● **Problem**: Check the records below line by line for the string "align". Give the number of lines that contain it and nothing else.

● **Material for this task**:
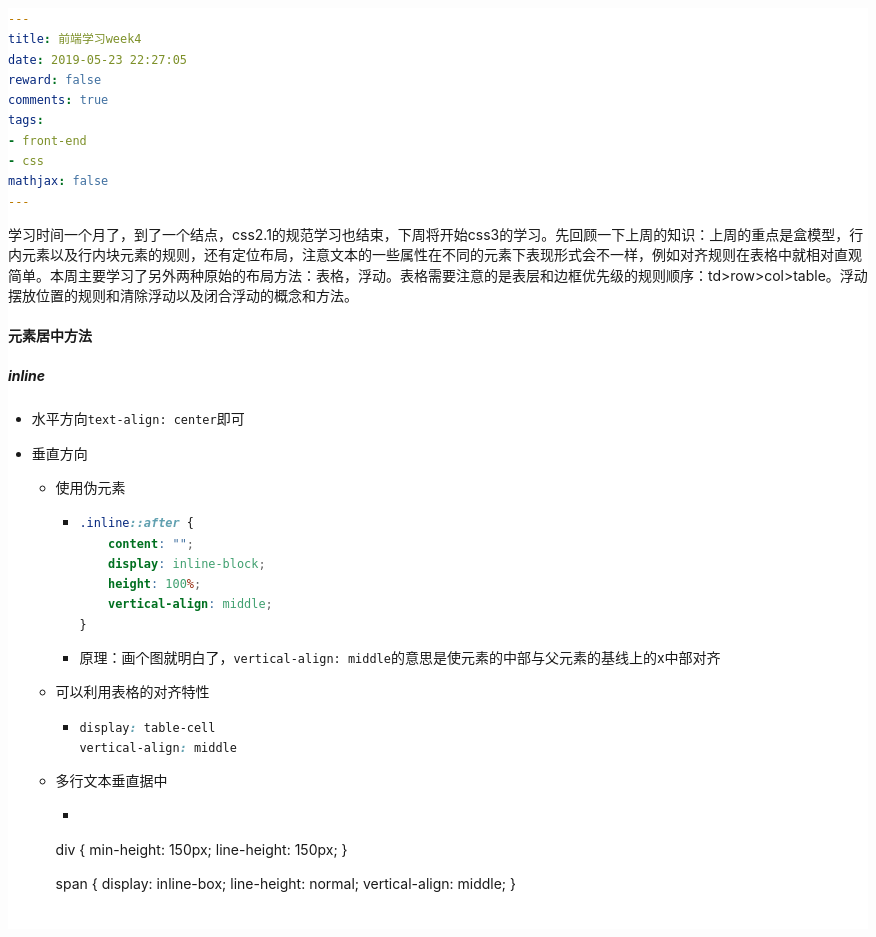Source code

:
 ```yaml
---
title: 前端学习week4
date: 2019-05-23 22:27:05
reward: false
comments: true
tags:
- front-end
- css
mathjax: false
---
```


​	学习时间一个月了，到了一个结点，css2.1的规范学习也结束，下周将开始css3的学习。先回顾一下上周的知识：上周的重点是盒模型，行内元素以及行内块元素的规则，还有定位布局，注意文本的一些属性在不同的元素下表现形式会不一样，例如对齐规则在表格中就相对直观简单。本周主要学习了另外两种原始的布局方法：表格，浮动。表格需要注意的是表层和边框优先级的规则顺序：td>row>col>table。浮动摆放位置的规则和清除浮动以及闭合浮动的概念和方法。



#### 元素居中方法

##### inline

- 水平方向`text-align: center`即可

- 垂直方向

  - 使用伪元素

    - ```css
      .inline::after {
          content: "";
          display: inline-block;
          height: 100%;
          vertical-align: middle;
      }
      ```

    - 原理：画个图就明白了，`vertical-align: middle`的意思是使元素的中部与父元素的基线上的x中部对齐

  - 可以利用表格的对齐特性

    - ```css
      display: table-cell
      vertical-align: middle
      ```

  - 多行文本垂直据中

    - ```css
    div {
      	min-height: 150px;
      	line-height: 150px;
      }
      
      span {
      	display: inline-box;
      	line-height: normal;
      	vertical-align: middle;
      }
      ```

* * *

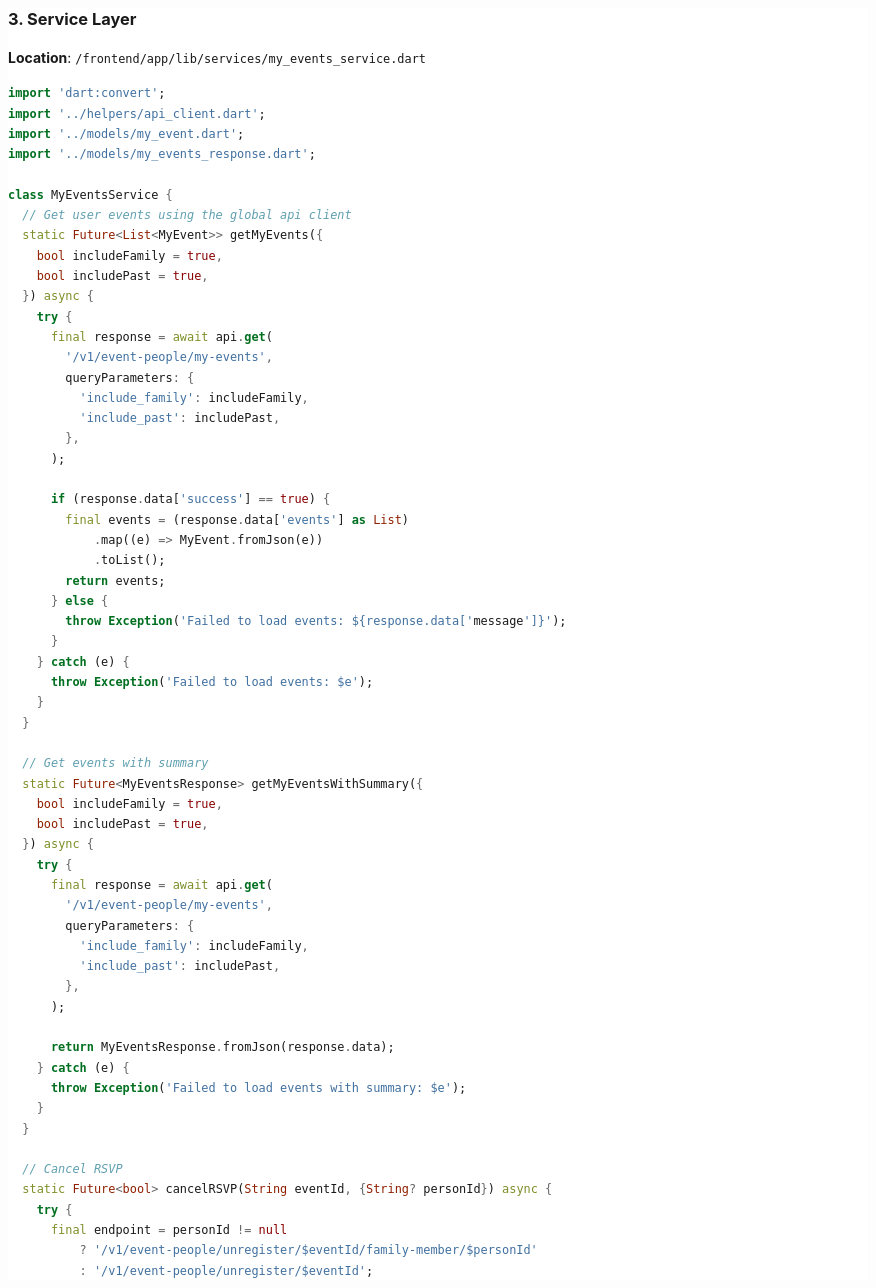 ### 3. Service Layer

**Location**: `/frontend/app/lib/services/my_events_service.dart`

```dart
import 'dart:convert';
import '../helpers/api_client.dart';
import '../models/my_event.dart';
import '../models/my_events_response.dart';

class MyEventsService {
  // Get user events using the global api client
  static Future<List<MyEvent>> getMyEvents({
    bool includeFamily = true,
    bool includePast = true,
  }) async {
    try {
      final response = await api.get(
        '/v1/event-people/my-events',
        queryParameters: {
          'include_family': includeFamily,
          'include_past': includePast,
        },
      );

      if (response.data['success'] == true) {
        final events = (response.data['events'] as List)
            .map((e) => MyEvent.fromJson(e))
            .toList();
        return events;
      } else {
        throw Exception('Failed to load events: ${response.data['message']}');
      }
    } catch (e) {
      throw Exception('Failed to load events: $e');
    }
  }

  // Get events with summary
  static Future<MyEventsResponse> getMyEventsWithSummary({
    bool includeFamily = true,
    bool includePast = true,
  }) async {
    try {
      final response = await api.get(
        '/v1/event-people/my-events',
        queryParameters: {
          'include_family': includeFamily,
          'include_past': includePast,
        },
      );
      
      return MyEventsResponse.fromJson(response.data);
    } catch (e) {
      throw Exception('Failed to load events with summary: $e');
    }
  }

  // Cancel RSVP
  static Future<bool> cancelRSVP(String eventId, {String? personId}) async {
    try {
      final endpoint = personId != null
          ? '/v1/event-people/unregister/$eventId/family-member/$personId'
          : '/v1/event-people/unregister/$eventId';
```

● **Written answer**: 5